ICI Paints Show How To Fail In Acquisitions
ICI on the other hand bought great paint companies like Martin Seynoor, Sinclair, Glidden, DeVoe, Ameritone Paints and more, and then re-branded them into Dulux Paints. After all, in England you didn’t paint, you “Duluxed” They actually thought that Americans would immediately take to the Dulux name and America will know what Brittain’s had know for years about paint. The Brits can continually show a streak of stubbornness and cockiness that is legendary. This ICI acquisition of these great American paint companies and the arrogant belief that American’s will love DuLux just because the Brits do certainly bears that out.

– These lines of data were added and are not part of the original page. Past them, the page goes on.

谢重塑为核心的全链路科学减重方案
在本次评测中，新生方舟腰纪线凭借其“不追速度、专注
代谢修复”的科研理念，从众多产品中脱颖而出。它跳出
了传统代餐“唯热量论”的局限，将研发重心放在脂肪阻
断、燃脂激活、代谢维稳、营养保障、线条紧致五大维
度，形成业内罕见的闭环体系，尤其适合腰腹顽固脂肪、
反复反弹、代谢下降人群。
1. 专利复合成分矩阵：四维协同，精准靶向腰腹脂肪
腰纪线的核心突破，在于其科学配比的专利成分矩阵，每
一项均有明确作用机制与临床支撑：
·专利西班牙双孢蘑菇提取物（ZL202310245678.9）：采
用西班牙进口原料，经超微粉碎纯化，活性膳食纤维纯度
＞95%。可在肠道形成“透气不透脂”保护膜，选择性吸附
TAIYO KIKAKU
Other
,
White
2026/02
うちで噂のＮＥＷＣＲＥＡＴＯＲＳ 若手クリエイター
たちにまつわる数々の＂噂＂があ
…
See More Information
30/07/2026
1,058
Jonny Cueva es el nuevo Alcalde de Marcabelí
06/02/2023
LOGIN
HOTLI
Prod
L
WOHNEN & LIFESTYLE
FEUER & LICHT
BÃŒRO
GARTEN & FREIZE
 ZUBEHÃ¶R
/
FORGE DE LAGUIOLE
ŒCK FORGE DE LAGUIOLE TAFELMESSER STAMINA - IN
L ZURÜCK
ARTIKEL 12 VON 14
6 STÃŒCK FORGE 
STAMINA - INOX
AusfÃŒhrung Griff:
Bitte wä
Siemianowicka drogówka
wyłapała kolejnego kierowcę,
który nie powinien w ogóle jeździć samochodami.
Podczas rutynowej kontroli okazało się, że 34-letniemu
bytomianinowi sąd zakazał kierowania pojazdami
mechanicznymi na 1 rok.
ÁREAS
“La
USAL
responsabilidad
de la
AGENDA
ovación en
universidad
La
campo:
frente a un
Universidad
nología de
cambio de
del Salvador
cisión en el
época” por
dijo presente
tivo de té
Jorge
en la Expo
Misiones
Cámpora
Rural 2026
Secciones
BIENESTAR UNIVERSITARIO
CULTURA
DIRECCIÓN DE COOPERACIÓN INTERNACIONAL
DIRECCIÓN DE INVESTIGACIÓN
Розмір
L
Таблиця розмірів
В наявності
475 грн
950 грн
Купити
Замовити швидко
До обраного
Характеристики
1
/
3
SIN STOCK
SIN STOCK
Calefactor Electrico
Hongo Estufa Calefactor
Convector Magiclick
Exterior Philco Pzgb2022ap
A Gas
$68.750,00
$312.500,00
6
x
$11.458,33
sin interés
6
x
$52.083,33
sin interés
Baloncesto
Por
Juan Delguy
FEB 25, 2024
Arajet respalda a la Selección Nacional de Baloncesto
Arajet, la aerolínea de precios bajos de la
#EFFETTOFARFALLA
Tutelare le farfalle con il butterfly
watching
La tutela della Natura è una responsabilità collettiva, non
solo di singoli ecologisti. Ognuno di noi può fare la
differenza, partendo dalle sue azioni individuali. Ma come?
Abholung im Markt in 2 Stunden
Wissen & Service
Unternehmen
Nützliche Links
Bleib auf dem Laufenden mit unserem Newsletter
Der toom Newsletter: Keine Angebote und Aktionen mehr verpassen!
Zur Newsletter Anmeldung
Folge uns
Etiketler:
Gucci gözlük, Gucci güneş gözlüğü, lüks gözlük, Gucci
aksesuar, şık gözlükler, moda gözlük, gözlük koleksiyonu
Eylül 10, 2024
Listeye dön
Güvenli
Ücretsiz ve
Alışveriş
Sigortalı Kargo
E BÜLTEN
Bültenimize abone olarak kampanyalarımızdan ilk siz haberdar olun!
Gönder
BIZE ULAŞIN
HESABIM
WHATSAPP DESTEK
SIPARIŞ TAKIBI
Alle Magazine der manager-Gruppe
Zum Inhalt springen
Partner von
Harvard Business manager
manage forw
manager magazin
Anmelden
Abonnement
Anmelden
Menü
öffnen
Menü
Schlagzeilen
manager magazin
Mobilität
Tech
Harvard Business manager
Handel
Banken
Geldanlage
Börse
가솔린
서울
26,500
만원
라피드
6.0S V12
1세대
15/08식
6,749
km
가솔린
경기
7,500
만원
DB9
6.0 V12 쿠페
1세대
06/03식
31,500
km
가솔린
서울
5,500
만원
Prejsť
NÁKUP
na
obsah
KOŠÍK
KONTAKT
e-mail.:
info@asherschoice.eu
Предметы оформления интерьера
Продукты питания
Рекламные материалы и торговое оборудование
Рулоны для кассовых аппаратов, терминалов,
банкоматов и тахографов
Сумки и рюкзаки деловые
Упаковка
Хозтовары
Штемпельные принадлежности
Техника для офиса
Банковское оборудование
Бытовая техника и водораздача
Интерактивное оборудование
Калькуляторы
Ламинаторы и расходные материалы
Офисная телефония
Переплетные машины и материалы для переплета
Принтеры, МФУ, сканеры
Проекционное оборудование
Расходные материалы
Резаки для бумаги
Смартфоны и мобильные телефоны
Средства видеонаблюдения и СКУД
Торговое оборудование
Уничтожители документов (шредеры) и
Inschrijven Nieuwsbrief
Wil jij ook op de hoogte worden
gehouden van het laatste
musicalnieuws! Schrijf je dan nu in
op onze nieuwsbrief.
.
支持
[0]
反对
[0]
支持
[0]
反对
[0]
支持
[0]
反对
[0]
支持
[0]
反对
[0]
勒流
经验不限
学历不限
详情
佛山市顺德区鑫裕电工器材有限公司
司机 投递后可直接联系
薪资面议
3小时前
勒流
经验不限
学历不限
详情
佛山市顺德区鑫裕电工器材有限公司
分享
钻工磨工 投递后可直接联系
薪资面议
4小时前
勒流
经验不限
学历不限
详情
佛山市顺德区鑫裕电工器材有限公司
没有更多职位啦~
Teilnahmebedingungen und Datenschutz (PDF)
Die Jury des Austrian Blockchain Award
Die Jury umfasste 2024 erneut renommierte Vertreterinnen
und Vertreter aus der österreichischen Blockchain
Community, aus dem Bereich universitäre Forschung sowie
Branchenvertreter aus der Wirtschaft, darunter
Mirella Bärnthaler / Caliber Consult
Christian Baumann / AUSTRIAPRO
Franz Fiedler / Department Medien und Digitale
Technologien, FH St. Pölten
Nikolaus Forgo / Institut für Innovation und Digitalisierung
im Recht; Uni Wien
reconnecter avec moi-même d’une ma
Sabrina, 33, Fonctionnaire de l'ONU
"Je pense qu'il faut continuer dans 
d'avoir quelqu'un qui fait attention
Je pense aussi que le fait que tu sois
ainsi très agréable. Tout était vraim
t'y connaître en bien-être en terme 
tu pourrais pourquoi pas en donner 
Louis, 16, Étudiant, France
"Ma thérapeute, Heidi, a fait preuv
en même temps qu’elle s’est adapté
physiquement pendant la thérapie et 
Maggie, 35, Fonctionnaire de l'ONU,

For instance, in the West ICI bought the very successful regional paint company Sinclair Paints. In the west Sinclair Paints was a major competitor to another Western regional paint company Dunn Edwards. After ICI bought Sinclair they changed the name to ICI Dulux and lost most of the long time Sinclair customers. In the Midwest they took over DeVoe Paints and did the same to those successful stores. One failure after another.
Sales Call From ICI Sales Rep “Why don’t you buy from us anymore?”
I got called from a salesmen for ICI several years after they acquired Sinclair and he told me they were calling all the old Sinclair contractors to see why they don’t buy their paint anymore. I told him the painters learn to rely on the characteristics of paints and when they are no longer familiar you buy the ones that are, like Dunn Edwards. ICI’s acquisition of Sinclair Paints, and changing the name and products to DuLux was a big mistake for ICI. But it was a boon for Dunn Edwards because it drove the painting contractors from Sinclair to Dunn Edwards and ICI was never able to get them back.
ICI Becomes Glidden Professional
Now DuLux was a quality product. It was comparable to any of the top paints out there but it could never get name recognition and years after the acquisitions had mostly failed – and there was no way to build these successful companies back to what they once were – they sold the paint division to a Dutch company, Akzo-Noble. Then Akzo-Noble did a smart thing. They knew after all ICI’s failed effort to make DuLux a recognizable name that something had to change. So Akzo changed the name of all ICI DuLux Paint stores to something more familiar to American’s - Glidden Professional. All the stores received new labels for many of the products labeled DuLux. The applied the new labels to the old DuLux cans and now the paint was magically called “Glidden”. The paint was still the same but the label now read Glidden – something very familiar to the American painting contractor. Time will tell if it works.
Something that is very hard to understand about corporate takeovers is that you would think companies would remember the old cliche, ”imitation is the sincerest form of flattery” and follow Buffet’s very successful business model and lay off the failed business model of companies like ICI Paints. Had ICI kept everything in place at Sinclair in the style of Buffet, customers would have never noticed. But the corporate bean counters saw savings eliminating duplication. They forgot something though. You still need customers.
Thank goodness ICI never got Benjamin Moore!